REQUIREMENT -> Continue the book review from the point where it stops.

SOURCE ->
I picked up this book expecting another well written factual book along the lines of UnChristian which I enjoyed for it's genre, but what was inside was completely different. Gabe did a marvelous job of taking research,with all of its facts and stats, and turning them into a fantastic story that made me look forward to what was around each and every bend. I found the basic structure of the book to be easily read and followed. Early on in the book, chapter 3, Gabe gives a wonderful analogy of the different types of christians that we have now in our country compared to those in the times of Christ. I found this fascinating and also a bit unnerving that we have somehow allowed our country to get to this same state of a factional Christianity. I have often seen the angle of the Pharisees with some modern day church organizations but had never wrapped my brain around the Essenes and the "Blenders".

[Dataset excerpts]

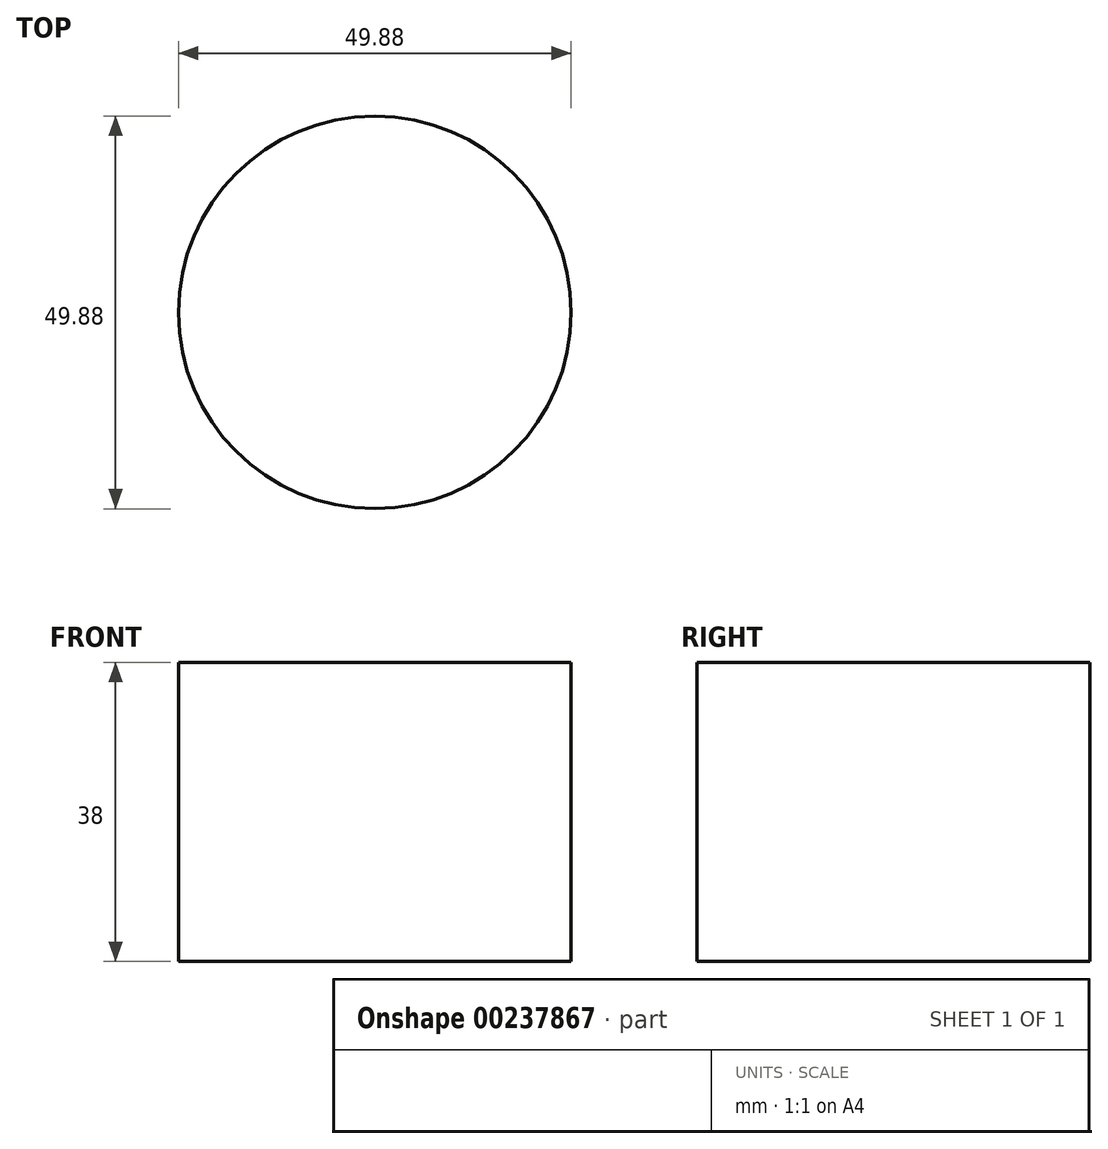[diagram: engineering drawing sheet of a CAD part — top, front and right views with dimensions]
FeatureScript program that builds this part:
annotation { "Feature Type Name" : "Feature", "Feature Type Description" : "" }
export const myFeature = defineFeature(function(context is Context, id is Id, definition is map)
    precondition{}
    {
        {
            var Q0;
            Q0=qCreatedBy(makeId("Top.planeOp"),FACE);
            var sketch = newSketch(context, id + "F0", { "sketchPlane" : qUnion([Q0])});
            skCircle(sketch, "E0", {"center": v(0, 0) * mm, "radius": 24.94 * mm});
            skSolve(sketch);
        }
        {
            var Q0;
            Q0 = qSketchRegion(id + "F0", true);
            extrude(context, id + "F1", {"entities" : qUnion([Q0]), "depth" : 38 * mm});
        }
    });
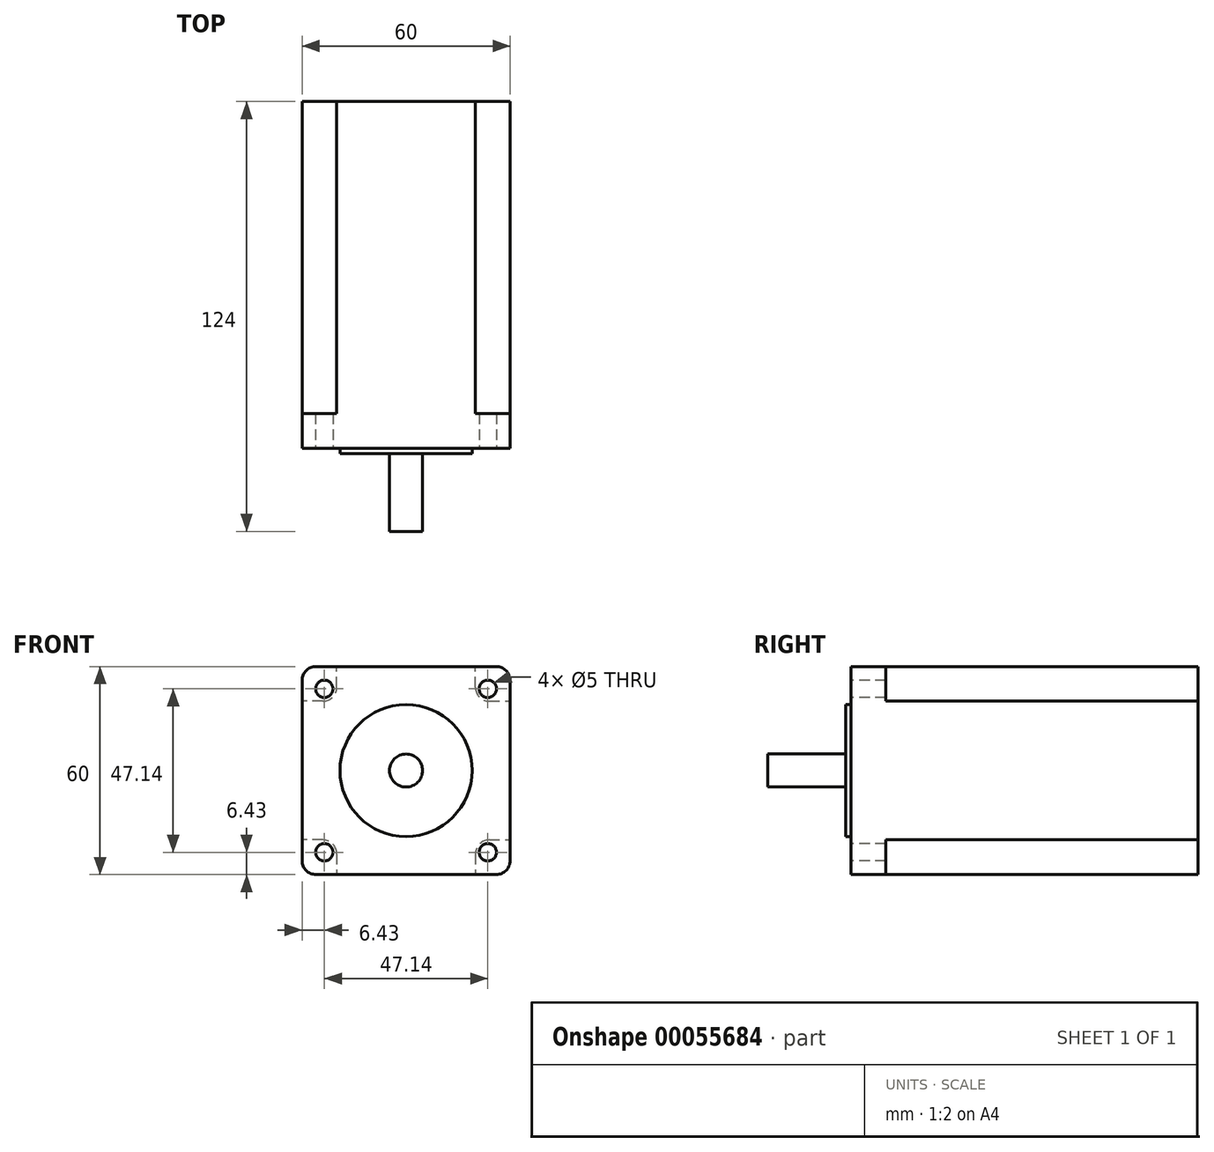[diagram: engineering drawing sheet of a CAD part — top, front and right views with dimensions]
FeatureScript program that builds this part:
annotation { "Feature Type Name" : "Feature", "Feature Type Description" : "" }
export const myFeature = defineFeature(function(context is Context, id is Id, definition is map)
    precondition{}
    {
        {
            var Q0;
            Q0=qCreatedBy(makeId("Front.planeOp"),FACE);
            var sketch = newSketch(context, id + "F0", { "sketchPlane" : qUnion([Q0])});
            skLineSegment(sketch, "E0.bottom", {"start": v(4, 0) * mm, "end": v(56, 0) * mm});
            skLineSegment(sketch, "E0.top", {"start": v(4, 60) * mm, "end": v(56, 60) * mm});
            skLineSegment(sketch, "E0.left", {"start": v(0, 4) * mm, "end": v(0, 56) * mm});
            skLineSegment(sketch, "E0.right", {"start": v(60, 4) * mm, "end": v(60, 56) * mm});
            skPoint(sketch, "E1.visualSharp", {"position": v(0, 60) * mm});
            skArc(sketch, "E1.filletArc", {"start": v(4, 60) * mm, "mid": v(1.17, 58.83) * mm, "end": v(0, 56) * mm});
            skPoint(sketch, "E2.visualSharp", {"position": v(60, 60) * mm});
            skArc(sketch, "E2.filletArc", {"start": v(60, 56) * mm, "mid": v(58.83, 58.83) * mm, "end": v(56, 60) * mm});
            skPoint(sketch, "E3.visualSharp", {"position": v(60, 0) * mm});
            skArc(sketch, "E3.filletArc", {"start": v(56, 0) * mm, "mid": v(58.83, 1.17) * mm, "end": v(60, 4) * mm});
            skPoint(sketch, "E4.visualSharp", {"position": v(0, 0) * mm});
            skArc(sketch, "E4.filletArc", {"start": v(0, 4) * mm, "mid": v(1.17, 1.17) * mm, "end": v(4, 0) * mm});
            skSolve(sketch);
        }
        {
            var Q0;
            Q0 = qSketchRegion(id + "F0", true);
            extrude(context, id + "F1", {"entities" : qUnion([Q0]), "oppositeDirection" : true, "depth" : 10 * mm});
        }
        {
            var Q0;
            Q0=makeQuery(id+"F1.opExtrude","CAP_FACE",FACE,{"disambiguationData":[OSD([sQuery(id+"F0.wireOp",EDGE,"E0.bottom"),sQuery(id+"F0.wireOp",EDGE,"E0.top"),sQuery(id+"F0.wireOp",EDGE,"E0.left"),sQuery(id+"F0.wireOp",EDGE,"E0.right"),sQuery(id+"F0.wireOp",EDGE,"E1.filletArc"),sQuery(id+"F0.wireOp",EDGE,"E2.filletArc"),sQuery(id+"F0.wireOp",EDGE,"E3.filletArc"),sQuery(id+"F0.wireOp",EDGE,"E4.filletArc")])],"isStart":true});
            var sketch = newSketch(context, id + "F2", { "sketchPlane" : qUnion([Q0])});
            skLineSegment(sketch, "E5", {"start": v(30, 60) * mm, "end": v(30, 0) * mm});
            skCircle(sketch, "E6", {"center": v(30, 30) * mm, "radius": 19.05 * mm});
            skSolve(sketch);
        }
        {
            var Q0;
            Q0 = qSketchRegion(id + "F2", true);
            extrude(context, id + "F3", {"entities" : qUnion([Q0]), "operationType" : NewBodyOperationType.ADD, "depth" : 1.6 * mm});
        }
        {
            var Q0;
            Q0=makeQuery(id+"F1.opExtrude","CAP_FACE",FACE,{"disambiguationData":[OSD([sQuery(id+"F0.wireOp",EDGE,"E0.bottom"),sQuery(id+"F0.wireOp",EDGE,"E0.top"),sQuery(id+"F0.wireOp",EDGE,"E0.left"),sQuery(id+"F0.wireOp",EDGE,"E0.right"),sQuery(id+"F0.wireOp",EDGE,"E1.filletArc"),sQuery(id+"F0.wireOp",EDGE,"E2.filletArc"),sQuery(id+"F0.wireOp",EDGE,"E3.filletArc"),sQuery(id+"F0.wireOp",EDGE,"E4.filletArc")])],"isStart":true});
            var sketch = newSketch(context, id + "F4", { "sketchPlane" : qUnion([Q0])});
            skLineSegment(sketch, "E7", {"start": v(30, 60) * mm, "end": v(30, 0) * mm});
            skCircle(sketch, "E8", {"center": v(30, 30) * mm, "radius": 4.76 * mm});
            skSolve(sketch);
        }
        {
            var Q0;
            Q0 = qSketchRegion(id + "F4", true);
            extrude(context, id + "F5", {"entities" : qUnion([Q0]), "operationType" : NewBodyOperationType.ADD, "depth" : 24 * mm});
        }
        {
            var Q0;
            Q0=makeQuery(id+"F1.opExtrude","CAP_FACE",FACE,{"disambiguationData":[OSD([sQuery(id+"F0.wireOp",EDGE,"E0.bottom"),sQuery(id+"F0.wireOp",EDGE,"E0.top"),sQuery(id+"F0.wireOp",EDGE,"E0.left"),sQuery(id+"F0.wireOp",EDGE,"E0.right"),sQuery(id+"F0.wireOp",EDGE,"E1.filletArc"),sQuery(id+"F0.wireOp",EDGE,"E2.filletArc"),sQuery(id+"F0.wireOp",EDGE,"E3.filletArc"),sQuery(id+"F0.wireOp",EDGE,"E4.filletArc")])],"isStart":true});
            var sketch = newSketch(context, id + "F6", { "sketchPlane" : qUnion([Q0])});
            skLineSegment(sketch, "E9", {"start": v(30, 60) * mm, "end": v(30, 0) * mm});
            skLineSegment(sketch, "E10", {"start": v(0, 30) * mm, "end": v(60, 30) * mm});
            skPoint(sketch, "E11", {"position": v(6.43, 53.57) * mm});
            skPoint(sketch, "E12", {"position": v(53.57, 53.57) * mm});
            skPoint(sketch, "E13", {"position": v(53.57, 6.43) * mm});
            skPoint(sketch, "E14", {"position": v(6.43, 6.43) * mm});
            skSolve(sketch);
        }
        {
            var Q0;
            Q0=makeQuery(id+"F1.opExtrude","CAP_FACE",FACE,{"disambiguationData":[OSD([sQuery(id+"F0.wireOp",EDGE,"E0.bottom"),sQuery(id+"F0.wireOp",EDGE,"E0.top"),sQuery(id+"F0.wireOp",EDGE,"E0.left"),sQuery(id+"F0.wireOp",EDGE,"E0.right"),sQuery(id+"F0.wireOp",EDGE,"E1.filletArc"),sQuery(id+"F0.wireOp",EDGE,"E2.filletArc"),sQuery(id+"F0.wireOp",EDGE,"E3.filletArc"),sQuery(id+"F0.wireOp",EDGE,"E4.filletArc")])],"isStart":false});
            extrude(context, id + "F7", {"entities" : qUnion([Q0]), "operationType" : NewBodyOperationType.ADD, "depth" : 90 * mm});
        }
        {
            var Q0;
            Q0=makeQuery(id+"F7.opExtrude","CAP_FACE",FACE,{"disambiguationData":[OSD([sQuery(id+"F0.wireOp",EDGE,"E0.bottom"),sQuery(id+"F0.wireOp",EDGE,"E0.top"),sQuery(id+"F0.wireOp",EDGE,"E0.left"),sQuery(id+"F0.wireOp",EDGE,"E0.right"),sQuery(id+"F0.wireOp",EDGE,"E1.filletArc"),sQuery(id+"F0.wireOp",EDGE,"E2.filletArc"),sQuery(id+"F0.wireOp",EDGE,"E3.filletArc"),sQuery(id+"F0.wireOp",EDGE,"E4.filletArc")])],"isStart":false});
            var sketch = newSketch(context, id + "F8", { "sketchPlane" : qUnion([Q0])});
            skLineSegment(sketch, "E15.bottom", {"start": v(-54, 50) * mm, "end": v(-60, 50) * mm});
            skLineSegment(sketch, "E15.top", {"start": v(-50, 60) * mm, "end": v(-60, 60) * mm});
            skLineSegment(sketch, "E15.left", {"start": v(-50, 54) * mm, "end": v(-50, 60) * mm});
            skLineSegment(sketch, "E15.right", {"start": v(-60, 50) * mm, "end": v(-60, 60) * mm});
            skLineSegment(sketch, "E16.bottom", {"start": v(-6, 50) * mm, "end": v(0, 50) * mm});
            skLineSegment(sketch, "E16.top", {"start": v(-10, 60) * mm, "end": v(0, 60) * mm});
            skLineSegment(sketch, "E16.left", {"start": v(-10, 54) * mm, "end": v(-10, 60) * mm});
            skLineSegment(sketch, "E16.right", {"start": v(0, 50) * mm, "end": v(0, 60) * mm});
            skLineSegment(sketch, "E17.bottom", {"start": v(-54, 10) * mm, "end": v(-60, 10) * mm});
            skLineSegment(sketch, "E17.top", {"start": v(-50, 0) * mm, "end": v(-60, 0) * mm});
            skLineSegment(sketch, "E17.left", {"start": v(-50, 6) * mm, "end": v(-50, 0) * mm});
            skLineSegment(sketch, "E17.right", {"start": v(-60, 10) * mm, "end": v(-60, 0) * mm});
            skLineSegment(sketch, "E18.bottom", {"start": v(-6, 10) * mm, "end": v(0, 10) * mm});
            skLineSegment(sketch, "E18.top", {"start": v(-10, 0) * mm, "end": v(0, 0) * mm});
            skLineSegment(sketch, "E18.left", {"start": v(-10, 6) * mm, "end": v(-10, 0) * mm});
            skLineSegment(sketch, "E18.right", {"start": v(0, 10) * mm, "end": v(0, 0) * mm});
            skPoint(sketch, "E19.visualSharp", {"position": v(-50, 50) * mm});
            skArc(sketch, "E19.filletArc", {"start": v(-54, 50) * mm, "mid": v(-51.17, 51.17) * mm, "end": v(-50, 54) * mm});
            skPoint(sketch, "E20.visualSharp", {"position": v(-10, 50) * mm});
            skArc(sketch, "E20.filletArc", {"start": v(-10, 54) * mm, "mid": v(-8.83, 51.17) * mm, "end": v(-6, 50) * mm});
            skPoint(sketch, "E21.visualSharp", {"position": v(-10, 10) * mm});
            skArc(sketch, "E21.filletArc", {"start": v(-6, 10) * mm, "mid": v(-8.83, 8.83) * mm, "end": v(-10, 6) * mm});
            skPoint(sketch, "E22.visualSharp", {"position": v(-50, 10) * mm});
            skArc(sketch, "E22.filletArc", {"start": v(-50, 6) * mm, "mid": v(-51.17, 8.83) * mm, "end": v(-54, 10) * mm});
            skSolve(sketch);
        }
        {
            var Q0;
            Q0 = qSketchRegion(id + "F8", true);
            extrude(context, id + "F9", {"entities" : qUnion([Q0]), "operationType" : NewBodyOperationType.REMOVE, "oppositeDirection" : true, "depth" : 90 * mm});
        }
        {
            var Q0;
            Q0=sQuery(id+"F6.wireOp",VERTEX,"E11");
            var Q1;
            Q1=sQuery(id+"F6.wireOp",VERTEX,"E12");
            var Q2;
            Q2=sQuery(id+"F6.wireOp",VERTEX,"E13");
            var Q3;
            Q3=sQuery(id+"F6.wireOp",VERTEX,"E14");
            var Q4;
            Q4=makeQuery(id+"F1.opExtrude","SWEPT_BODY",BODY,{"disambiguationData":[OSD([sQuery(id+"F0.wireOp",EDGE,"E0.bottom"),sQuery(id+"F0.wireOp",EDGE,"E0.top"),sQuery(id+"F0.wireOp",EDGE,"E0.left"),sQuery(id+"F0.wireOp",EDGE,"E0.right"),sQuery(id+"F0.wireOp",EDGE,"E1.filletArc"),sQuery(id+"F0.wireOp",EDGE,"E2.filletArc"),sQuery(id+"F0.wireOp",EDGE,"E3.filletArc"),sQuery(id+"F0.wireOp",EDGE,"E4.filletArc")])]});
            hole(context, id + "F10", {"style" : HoleStyle.SIMPLE, "holeDiameter" : 5 * mm, "endStyle" : HoleEndStyle.THROUGH, "locations" : qUnion([Q0, Q1, Q2, Q3]), "scope" : qUnion([Q4])});
        }
    });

RESPONSE FOR THIS EXERCISE ->
The book continues down a fantastic path that had me not just enjoying the journey, but questioning different things in my own life and ministry and how I perceive things. This book is one of the very few books in my life that I will read again and again. But with all books there is always a negative somewhere. With this book the most disappointing thing that I found was the end. I hated turning the last page, because I quickly realized, that my mental traverse through the pages of our countries spiritual future had come to a close. The Next Christian is absolutely a marvelous read that every church goer should read. It is definitely a book I will not just recommend to strangers but friends and ministry partners as well. It is a well researched, well thought out look at the face of Christianity in the coming years.